* START Text to read *

# Dating Morrow Hubs



## Luckykat32 (Apr 19, 2013)

I've seen a sheet that dates post 1930 Morrow hubs with their letter/number stamp (ex. A4 = the 4th quarter of 1930 AND C3 = the 3rd quarter of 1932)

Are there date codes for pre 1930 Morrow hubs?  I'm trying to find some late 20s Morrow hubs if anyone as some...


----------



## bricycle (May 16, 2013)

..........


----------



## Balloontyre (May 17, 2013)

Luckykat32 said:


> I've seen a sheet that dates post 1930 Morrow hubs with their letter/number stamp (ex. A4 = the 4th quarter of 1930 AND C3 = the 3rd quarter of 1932)
> 
> Are there date codes for pre 1930 Morrow hubs?  I'm trying to find some late 20s Morrow hubs if anyone as some...




I am interested in learning this too, are there distinguishing characteristics of earlier hubs (1900-1930)? Anyone with some literature???
Thank you.


----------



## fat tire trader (May 17, 2013)

I have some lit. I think that the first Morrow hub/coaster brake may have started in 1902.

* END Text to read *

#### [Directives]
(A) Summarize the forum thread on dating Morrow hubs in two sentences.
(B) In the forum thread on dating Morrow hubs, what does the stamp C3 stand for?
(C) Reproduce the part of the Morrow hubs thread that begins at the words "I am interested" and ends after "started in 1902.", changing "literature" to "documentation".

* START Dataset *

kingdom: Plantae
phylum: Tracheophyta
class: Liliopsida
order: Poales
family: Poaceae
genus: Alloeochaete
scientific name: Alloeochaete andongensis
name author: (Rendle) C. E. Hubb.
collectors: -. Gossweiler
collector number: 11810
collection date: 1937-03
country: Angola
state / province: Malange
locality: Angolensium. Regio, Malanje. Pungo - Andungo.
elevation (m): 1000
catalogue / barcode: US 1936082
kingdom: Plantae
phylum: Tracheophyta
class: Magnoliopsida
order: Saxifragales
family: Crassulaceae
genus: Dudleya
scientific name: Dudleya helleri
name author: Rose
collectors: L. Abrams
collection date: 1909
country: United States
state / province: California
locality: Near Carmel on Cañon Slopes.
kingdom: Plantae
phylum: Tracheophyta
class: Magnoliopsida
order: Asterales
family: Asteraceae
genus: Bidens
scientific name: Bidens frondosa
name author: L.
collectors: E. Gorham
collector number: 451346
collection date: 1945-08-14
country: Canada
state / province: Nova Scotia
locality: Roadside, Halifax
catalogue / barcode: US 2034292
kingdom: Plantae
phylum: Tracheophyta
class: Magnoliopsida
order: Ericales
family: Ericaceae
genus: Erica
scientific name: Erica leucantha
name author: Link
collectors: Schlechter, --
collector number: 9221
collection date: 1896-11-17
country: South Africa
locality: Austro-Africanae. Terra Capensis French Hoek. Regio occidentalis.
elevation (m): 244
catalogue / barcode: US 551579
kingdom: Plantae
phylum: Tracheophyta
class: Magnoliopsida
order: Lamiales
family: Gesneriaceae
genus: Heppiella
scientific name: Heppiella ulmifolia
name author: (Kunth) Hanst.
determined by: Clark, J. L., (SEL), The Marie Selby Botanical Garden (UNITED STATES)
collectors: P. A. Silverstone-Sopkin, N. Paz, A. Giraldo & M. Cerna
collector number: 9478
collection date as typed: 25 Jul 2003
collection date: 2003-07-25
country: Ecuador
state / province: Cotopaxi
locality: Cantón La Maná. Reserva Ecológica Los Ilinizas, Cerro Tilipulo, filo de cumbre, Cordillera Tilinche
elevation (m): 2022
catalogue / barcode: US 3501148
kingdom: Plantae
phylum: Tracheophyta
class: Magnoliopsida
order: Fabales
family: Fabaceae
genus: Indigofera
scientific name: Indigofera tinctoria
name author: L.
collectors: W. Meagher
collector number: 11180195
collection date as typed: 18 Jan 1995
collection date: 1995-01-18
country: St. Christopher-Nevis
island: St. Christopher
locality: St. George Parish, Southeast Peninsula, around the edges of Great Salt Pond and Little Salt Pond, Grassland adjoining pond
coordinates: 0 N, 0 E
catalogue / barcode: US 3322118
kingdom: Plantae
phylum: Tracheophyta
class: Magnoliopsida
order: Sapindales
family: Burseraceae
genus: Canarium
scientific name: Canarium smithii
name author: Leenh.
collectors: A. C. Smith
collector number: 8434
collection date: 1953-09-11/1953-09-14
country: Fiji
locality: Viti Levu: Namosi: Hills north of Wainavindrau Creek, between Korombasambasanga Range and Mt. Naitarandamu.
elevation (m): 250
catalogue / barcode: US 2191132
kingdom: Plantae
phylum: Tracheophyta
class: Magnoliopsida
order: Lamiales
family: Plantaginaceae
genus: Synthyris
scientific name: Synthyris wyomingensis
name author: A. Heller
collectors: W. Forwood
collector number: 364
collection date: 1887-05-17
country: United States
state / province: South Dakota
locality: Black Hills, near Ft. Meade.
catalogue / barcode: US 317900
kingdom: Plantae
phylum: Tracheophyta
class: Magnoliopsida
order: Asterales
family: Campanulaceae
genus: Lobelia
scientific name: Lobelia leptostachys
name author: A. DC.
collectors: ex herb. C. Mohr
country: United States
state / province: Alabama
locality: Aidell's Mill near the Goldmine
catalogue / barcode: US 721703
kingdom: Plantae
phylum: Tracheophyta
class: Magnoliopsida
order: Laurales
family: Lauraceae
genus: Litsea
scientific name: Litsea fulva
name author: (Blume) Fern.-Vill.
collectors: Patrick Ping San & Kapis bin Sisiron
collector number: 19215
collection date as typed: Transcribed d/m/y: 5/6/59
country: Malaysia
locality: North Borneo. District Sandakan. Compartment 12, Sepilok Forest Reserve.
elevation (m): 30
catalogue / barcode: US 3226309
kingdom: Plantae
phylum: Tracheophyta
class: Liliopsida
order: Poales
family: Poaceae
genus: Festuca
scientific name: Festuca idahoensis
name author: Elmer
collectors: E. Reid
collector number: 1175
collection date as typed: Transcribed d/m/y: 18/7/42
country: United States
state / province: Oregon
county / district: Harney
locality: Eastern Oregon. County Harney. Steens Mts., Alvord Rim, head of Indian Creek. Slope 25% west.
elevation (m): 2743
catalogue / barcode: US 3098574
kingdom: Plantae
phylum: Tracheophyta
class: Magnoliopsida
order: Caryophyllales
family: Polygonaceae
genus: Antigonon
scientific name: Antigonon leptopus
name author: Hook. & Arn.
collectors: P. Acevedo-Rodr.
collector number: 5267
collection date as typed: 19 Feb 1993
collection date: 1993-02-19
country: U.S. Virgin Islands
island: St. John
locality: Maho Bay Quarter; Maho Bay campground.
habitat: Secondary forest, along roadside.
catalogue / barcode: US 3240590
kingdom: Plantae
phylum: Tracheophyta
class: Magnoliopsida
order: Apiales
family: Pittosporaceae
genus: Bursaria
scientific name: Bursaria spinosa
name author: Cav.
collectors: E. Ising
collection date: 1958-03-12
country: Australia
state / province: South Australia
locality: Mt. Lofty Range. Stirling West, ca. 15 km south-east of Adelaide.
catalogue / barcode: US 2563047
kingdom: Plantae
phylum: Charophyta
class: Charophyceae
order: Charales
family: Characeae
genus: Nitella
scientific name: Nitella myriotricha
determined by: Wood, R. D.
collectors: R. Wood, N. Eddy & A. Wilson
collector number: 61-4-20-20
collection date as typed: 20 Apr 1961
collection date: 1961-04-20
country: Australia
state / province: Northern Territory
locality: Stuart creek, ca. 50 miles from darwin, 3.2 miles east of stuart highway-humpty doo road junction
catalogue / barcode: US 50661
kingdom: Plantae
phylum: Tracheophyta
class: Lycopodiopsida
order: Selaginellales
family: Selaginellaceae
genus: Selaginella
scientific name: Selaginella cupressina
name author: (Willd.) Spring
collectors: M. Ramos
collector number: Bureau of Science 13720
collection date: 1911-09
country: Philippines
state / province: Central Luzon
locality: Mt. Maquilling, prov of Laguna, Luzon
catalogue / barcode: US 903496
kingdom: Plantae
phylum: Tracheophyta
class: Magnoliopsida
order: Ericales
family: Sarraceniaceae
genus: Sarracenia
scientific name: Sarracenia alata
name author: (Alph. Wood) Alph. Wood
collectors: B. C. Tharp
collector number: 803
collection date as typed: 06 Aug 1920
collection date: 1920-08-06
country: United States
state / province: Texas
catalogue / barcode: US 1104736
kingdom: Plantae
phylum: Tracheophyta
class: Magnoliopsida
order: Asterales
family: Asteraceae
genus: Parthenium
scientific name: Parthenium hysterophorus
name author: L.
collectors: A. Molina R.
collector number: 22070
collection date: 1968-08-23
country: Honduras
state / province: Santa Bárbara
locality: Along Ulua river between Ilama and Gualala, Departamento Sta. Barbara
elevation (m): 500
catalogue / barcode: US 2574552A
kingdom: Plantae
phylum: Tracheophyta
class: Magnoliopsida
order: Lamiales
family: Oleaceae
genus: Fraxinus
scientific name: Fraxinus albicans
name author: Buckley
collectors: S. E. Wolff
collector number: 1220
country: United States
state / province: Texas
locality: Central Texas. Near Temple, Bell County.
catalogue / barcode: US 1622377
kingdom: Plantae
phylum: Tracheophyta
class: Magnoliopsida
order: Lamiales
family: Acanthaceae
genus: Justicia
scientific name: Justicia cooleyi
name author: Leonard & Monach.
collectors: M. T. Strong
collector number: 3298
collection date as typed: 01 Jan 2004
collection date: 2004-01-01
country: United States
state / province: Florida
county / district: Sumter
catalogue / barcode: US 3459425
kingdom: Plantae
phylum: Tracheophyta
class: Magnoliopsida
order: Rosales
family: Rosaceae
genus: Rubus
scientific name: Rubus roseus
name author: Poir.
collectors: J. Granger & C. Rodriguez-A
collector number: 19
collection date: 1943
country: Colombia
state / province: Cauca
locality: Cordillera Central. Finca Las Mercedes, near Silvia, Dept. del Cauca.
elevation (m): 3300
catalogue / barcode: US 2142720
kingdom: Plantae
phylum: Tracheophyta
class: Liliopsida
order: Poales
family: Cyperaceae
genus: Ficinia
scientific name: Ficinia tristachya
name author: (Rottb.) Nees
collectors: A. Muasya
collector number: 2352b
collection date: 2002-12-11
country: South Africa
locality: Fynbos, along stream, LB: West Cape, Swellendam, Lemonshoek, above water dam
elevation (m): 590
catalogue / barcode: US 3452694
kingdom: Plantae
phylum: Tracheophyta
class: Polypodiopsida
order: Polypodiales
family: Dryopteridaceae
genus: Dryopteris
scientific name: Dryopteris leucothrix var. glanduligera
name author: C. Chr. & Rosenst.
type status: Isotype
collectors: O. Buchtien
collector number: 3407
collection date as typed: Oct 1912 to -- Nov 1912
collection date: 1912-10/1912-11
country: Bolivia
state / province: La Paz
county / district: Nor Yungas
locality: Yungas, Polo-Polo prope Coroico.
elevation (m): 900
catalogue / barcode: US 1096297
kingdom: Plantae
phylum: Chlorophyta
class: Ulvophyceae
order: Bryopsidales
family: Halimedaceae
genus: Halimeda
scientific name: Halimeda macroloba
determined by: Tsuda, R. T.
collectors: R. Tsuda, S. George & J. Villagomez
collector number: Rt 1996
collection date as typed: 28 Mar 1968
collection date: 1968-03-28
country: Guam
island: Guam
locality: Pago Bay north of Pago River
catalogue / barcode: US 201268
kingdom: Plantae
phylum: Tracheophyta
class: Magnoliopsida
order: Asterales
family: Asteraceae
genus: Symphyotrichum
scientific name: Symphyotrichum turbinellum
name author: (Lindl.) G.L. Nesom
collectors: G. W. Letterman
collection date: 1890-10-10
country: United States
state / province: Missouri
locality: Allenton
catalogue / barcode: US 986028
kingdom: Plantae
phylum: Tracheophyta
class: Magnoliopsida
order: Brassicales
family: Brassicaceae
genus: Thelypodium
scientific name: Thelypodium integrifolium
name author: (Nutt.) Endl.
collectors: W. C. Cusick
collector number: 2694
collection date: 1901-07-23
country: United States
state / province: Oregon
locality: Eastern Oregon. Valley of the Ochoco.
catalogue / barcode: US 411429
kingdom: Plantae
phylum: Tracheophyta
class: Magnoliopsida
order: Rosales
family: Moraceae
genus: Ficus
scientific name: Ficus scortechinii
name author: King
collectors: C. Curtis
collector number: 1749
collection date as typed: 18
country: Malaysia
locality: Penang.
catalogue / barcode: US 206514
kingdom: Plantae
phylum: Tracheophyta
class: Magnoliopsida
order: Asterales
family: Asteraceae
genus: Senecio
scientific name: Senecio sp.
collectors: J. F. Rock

* END Dataset *

#### [Task solutions]
(A) One user asks whether date codes exist for Morrow hubs made before 1930, having seen a sheet that dates post-1930 hubs by their letter/number stamp. Another user also wants to know the distinguishing characteristics of earlier hubs, and a third says they have some literature and thinks the first Morrow hub/coaster brake may have started in 1902.

(B) The 3rd quarter of 1932.

(C)
I am interested in learning this too, are there distinguishing characteristics of earlier hubs (1900-1930)? Anyone with some documentation???
Thank you.


----------



## fat tire trader (May 17, 2013)

I have some lit. I think that the first Morrow hub/coaster brake may have started in 1902.